OREANDA-NEWS. January 19, 2015. Since authorized by the PBOC to act as the RMB clearing bank in Singapore in 2013, ICBC Singapore Branch has seen strong growth in RMB clearing business and boosted the development of local RMB market.

Statistics show, by the end of 2014, the branch completed total RMB settlements of over RMB 40 trillion, of which RMB 37.5 trillion was completed in 2014, over 13 times the value of RMB 2.6 trillion recorded in 2013.

The sound clearing system is a critical factor for expanding the cross-border use of RMB and promoting the offshore RMB markets, while overseas RMB clearing banks are the key hub for inbound and outbound flows of RMB. The designation of Singapore Branch as the local clearing bank has strongly driven the accumulation of the RMB capital pool in local market, lowered RMB transaction costs, brought convenience and opportunities to local customers in terms of diversified RMB investment and financing products, and boosted market activity and attractiveness.

First, RMB clearing efficiency has been substantially improved. By leveraging ICBC’s leading RMB clearing system, professional and efficient clearing services, the branch has so far opened 90 RMB clearing accounts for all participating banks, with direct service coverage in 38 countries and territories, and the first-pass yield of clearing messages rising to 85%, a global leading level. The branch has continued to step up its marketing efforts and fully support new business demand of all participating banks. It pioneered in launching the “online clearing” service.

Second, the RMB capital pool has seen rapid expansion, driving consistent growth of the RMB-denominated asset/liability scale in the Singaporean market. By the end of 2014, the branch took in RMB deposits, rising nearly 4 times than in 2013, and posted total assets over 5 times that of 2013. According to the data released by the Monetary Authority of Singapore, by the end of the third quarter of 2014, RMB deposits in the country totaled RMB 257 billion, representing a considerable increase of 31.8% over the end of 2013.

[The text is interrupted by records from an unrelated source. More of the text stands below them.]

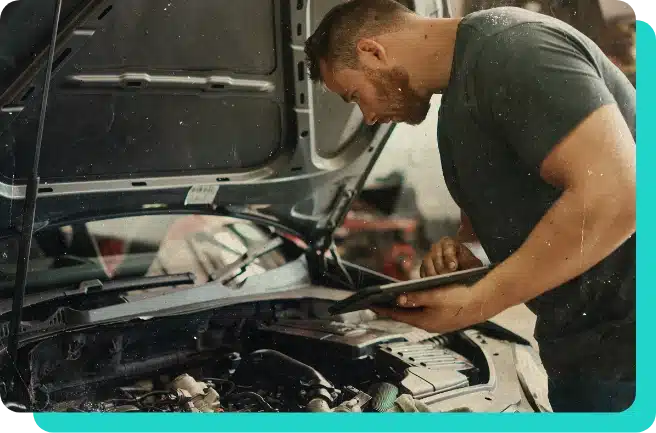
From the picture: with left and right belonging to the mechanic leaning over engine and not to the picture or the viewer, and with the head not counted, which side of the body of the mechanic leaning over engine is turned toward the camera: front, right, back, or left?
left

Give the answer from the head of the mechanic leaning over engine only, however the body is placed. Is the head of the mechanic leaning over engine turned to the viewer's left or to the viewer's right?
to the viewer's left
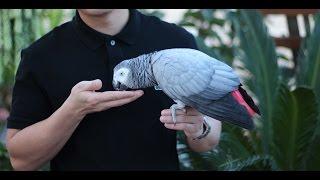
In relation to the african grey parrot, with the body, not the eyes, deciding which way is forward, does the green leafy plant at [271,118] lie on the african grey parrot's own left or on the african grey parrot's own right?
on the african grey parrot's own right

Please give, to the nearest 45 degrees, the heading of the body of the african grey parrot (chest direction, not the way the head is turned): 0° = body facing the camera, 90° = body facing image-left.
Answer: approximately 90°

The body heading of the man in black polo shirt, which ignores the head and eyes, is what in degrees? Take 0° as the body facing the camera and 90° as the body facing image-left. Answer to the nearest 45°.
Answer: approximately 0°

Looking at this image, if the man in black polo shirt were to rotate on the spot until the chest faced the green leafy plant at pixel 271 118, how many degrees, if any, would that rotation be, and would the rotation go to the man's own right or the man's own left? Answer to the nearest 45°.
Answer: approximately 135° to the man's own left
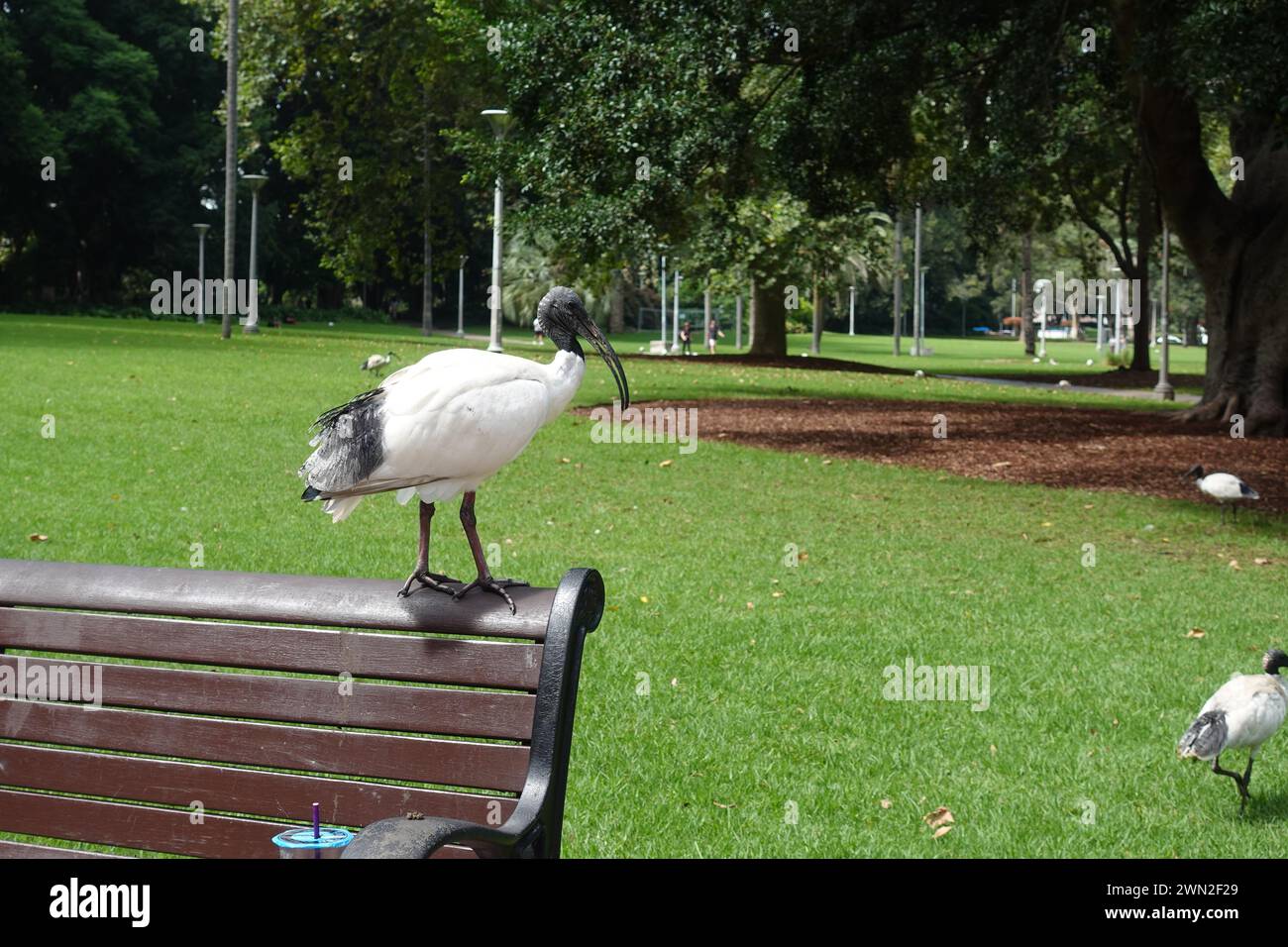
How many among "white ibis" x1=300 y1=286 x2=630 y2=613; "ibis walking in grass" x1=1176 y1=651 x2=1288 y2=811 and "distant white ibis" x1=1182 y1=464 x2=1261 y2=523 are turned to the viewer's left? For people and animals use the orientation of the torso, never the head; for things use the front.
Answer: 1

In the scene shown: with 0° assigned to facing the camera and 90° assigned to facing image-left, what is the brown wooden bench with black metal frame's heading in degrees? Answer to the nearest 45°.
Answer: approximately 45°

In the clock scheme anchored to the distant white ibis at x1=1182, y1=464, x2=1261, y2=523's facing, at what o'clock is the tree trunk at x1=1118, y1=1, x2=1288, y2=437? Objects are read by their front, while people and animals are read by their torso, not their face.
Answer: The tree trunk is roughly at 3 o'clock from the distant white ibis.

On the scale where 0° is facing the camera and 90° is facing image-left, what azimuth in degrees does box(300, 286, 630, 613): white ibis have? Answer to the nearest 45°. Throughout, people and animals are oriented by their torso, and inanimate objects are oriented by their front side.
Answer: approximately 270°

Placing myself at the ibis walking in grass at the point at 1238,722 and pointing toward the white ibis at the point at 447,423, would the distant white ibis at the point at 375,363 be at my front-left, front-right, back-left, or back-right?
back-right

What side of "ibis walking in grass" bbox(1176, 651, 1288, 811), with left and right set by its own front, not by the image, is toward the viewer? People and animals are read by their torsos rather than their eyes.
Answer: right

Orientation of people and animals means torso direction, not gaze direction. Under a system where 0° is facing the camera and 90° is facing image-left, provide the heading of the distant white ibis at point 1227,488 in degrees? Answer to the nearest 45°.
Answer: approximately 90°

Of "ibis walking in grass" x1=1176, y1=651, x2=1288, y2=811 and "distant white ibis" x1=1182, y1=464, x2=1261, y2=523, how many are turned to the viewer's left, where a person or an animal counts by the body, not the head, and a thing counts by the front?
1

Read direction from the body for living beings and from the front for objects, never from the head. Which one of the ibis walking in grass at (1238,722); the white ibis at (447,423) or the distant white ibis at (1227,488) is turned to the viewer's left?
the distant white ibis

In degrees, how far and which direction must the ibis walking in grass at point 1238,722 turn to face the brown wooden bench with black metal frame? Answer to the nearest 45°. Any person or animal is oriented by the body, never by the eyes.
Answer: approximately 135° to its right

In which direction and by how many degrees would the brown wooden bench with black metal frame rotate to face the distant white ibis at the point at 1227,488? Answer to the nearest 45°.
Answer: approximately 180°
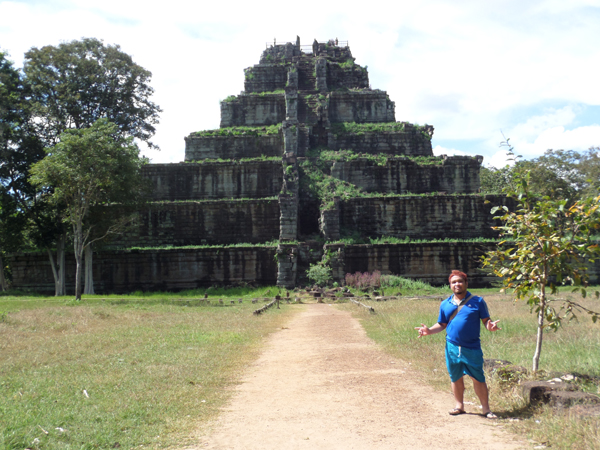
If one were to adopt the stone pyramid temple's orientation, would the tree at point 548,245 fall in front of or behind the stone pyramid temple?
in front

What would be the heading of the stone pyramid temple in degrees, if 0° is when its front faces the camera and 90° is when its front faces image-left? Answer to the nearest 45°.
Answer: approximately 0°

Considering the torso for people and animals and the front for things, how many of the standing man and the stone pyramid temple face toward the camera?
2

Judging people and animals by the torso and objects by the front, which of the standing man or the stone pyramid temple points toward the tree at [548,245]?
the stone pyramid temple

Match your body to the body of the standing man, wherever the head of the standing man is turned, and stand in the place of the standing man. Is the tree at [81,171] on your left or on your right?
on your right

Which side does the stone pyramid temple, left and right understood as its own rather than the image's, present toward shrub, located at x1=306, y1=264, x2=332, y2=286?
front

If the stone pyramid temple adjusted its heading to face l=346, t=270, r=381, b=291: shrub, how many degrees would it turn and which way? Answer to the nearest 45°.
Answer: approximately 45° to its left

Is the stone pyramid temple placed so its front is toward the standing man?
yes

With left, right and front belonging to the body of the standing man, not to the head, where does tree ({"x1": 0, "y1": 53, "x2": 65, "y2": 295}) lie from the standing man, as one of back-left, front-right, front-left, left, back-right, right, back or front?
back-right

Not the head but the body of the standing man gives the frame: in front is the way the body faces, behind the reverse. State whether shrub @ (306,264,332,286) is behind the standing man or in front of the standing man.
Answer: behind

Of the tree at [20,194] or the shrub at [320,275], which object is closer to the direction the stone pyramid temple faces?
the shrub
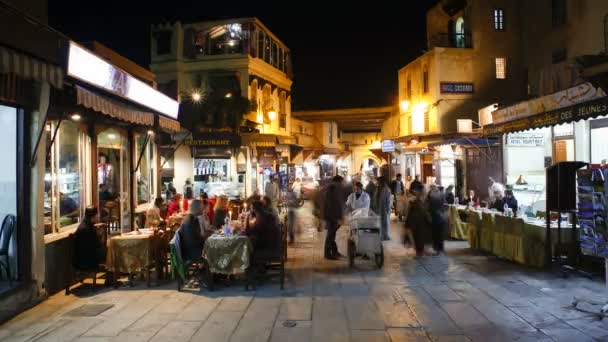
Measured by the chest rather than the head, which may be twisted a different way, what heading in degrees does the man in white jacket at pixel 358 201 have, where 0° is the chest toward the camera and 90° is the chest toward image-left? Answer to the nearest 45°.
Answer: approximately 0°

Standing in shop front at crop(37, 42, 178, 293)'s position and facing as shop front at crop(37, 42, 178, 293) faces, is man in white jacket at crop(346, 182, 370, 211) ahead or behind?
ahead

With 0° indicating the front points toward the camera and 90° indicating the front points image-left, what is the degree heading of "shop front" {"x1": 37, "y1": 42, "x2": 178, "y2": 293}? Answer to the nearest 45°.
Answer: approximately 315°

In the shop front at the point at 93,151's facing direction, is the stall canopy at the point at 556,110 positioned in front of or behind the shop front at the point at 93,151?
in front
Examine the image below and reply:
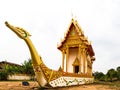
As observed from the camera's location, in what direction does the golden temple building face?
facing the viewer and to the left of the viewer
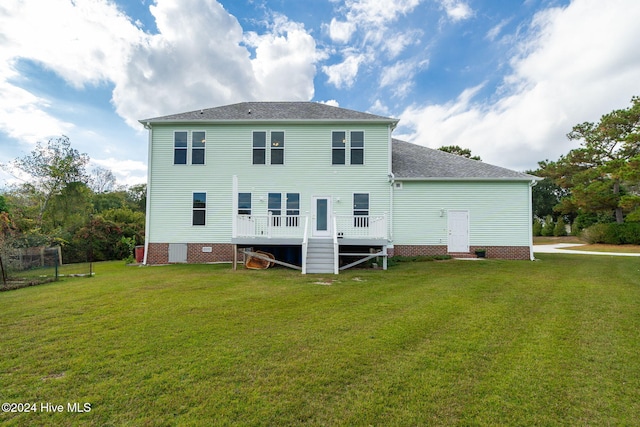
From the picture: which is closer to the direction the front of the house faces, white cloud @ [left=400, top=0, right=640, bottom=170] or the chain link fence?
the white cloud

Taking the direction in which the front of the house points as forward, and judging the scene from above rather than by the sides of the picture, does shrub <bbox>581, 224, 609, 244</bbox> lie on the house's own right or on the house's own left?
on the house's own right

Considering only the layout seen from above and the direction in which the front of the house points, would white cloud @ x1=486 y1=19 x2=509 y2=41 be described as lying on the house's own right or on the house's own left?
on the house's own right

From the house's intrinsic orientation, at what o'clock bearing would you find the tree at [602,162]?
The tree is roughly at 2 o'clock from the house.

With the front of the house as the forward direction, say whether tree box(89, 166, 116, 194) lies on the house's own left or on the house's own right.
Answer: on the house's own left

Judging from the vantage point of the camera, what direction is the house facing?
facing away from the viewer
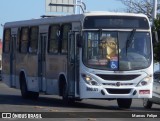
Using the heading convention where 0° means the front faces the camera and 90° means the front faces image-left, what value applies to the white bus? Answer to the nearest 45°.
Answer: approximately 315°
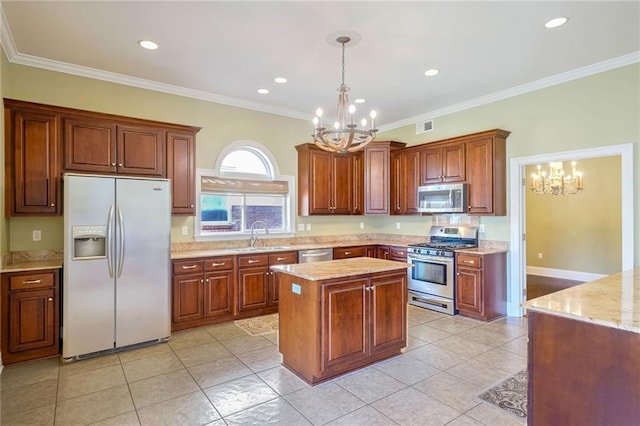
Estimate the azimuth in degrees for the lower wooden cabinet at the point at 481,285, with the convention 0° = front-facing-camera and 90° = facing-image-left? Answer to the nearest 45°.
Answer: approximately 45°

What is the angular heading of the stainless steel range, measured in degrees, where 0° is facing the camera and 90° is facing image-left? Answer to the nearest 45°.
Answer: approximately 45°

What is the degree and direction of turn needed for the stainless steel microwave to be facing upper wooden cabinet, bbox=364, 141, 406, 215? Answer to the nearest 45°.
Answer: approximately 45° to its right

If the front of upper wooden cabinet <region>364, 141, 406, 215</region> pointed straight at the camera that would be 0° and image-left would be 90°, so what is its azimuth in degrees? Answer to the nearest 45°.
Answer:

Third, RMB products have continued to be enriched. In July 2014, Singapore Branch successfully launched the service of cross-border allocation of RMB banknotes, and realized direct outbound allocation from Chinese mainland for the first time. It has allocated around RMB 250 million RMB banknotes to Singapore by far, meeting the demand of the local market for RMB cash. Furthermore, RMB investment products in local market have been increasingly diversified, which is demonstrated by the strong start of the RMB bond market. For example, the total issues of “Lion City Bonds” amounted to RMB 12.7 billion, of which 68.5% was underwritten by Singapore Branch.

Fourth, the offshore RMB markets have been increasingly active. The branch has positively played its role as a fund reservoir, and invigorated the RMB forex market by engaging in RMB forex spot/forward/swap trading, cross-border RMB purchase and sale, and participating in direct RMB-SGD transactions and RMB futures market-making and trading. In addition, it has also met market demands for RMB funds through financial market business such as RMB money market financing, RMB-denominated term deposits and daylight overdraft. It has provided liquidity of up to RMB 1.1 trillion for the participating banks and the local market amidst liquidity squeeze in the offshore market, and mitigated price fluctuations in the local RMB market.

An ICBC official said that Singapore Branch would continue to be committed to the innovation and promotion of new products and services, strengthening cooperation with the Group and other RMB clearing banks, boosting the 24-hour nonstop RMB clearing service, and further enhancing service quality. Meanwhile, the branch will actively accelerate the construction of a local RMB real-time gross settlement system (RTGS), strengthen the advantages of the Singaporean offshore RMB market by building a better financial service infrastructure, and promote the cross-border use of RMB in strict compliance with the requirements of both Chinese and Singaporean regulators.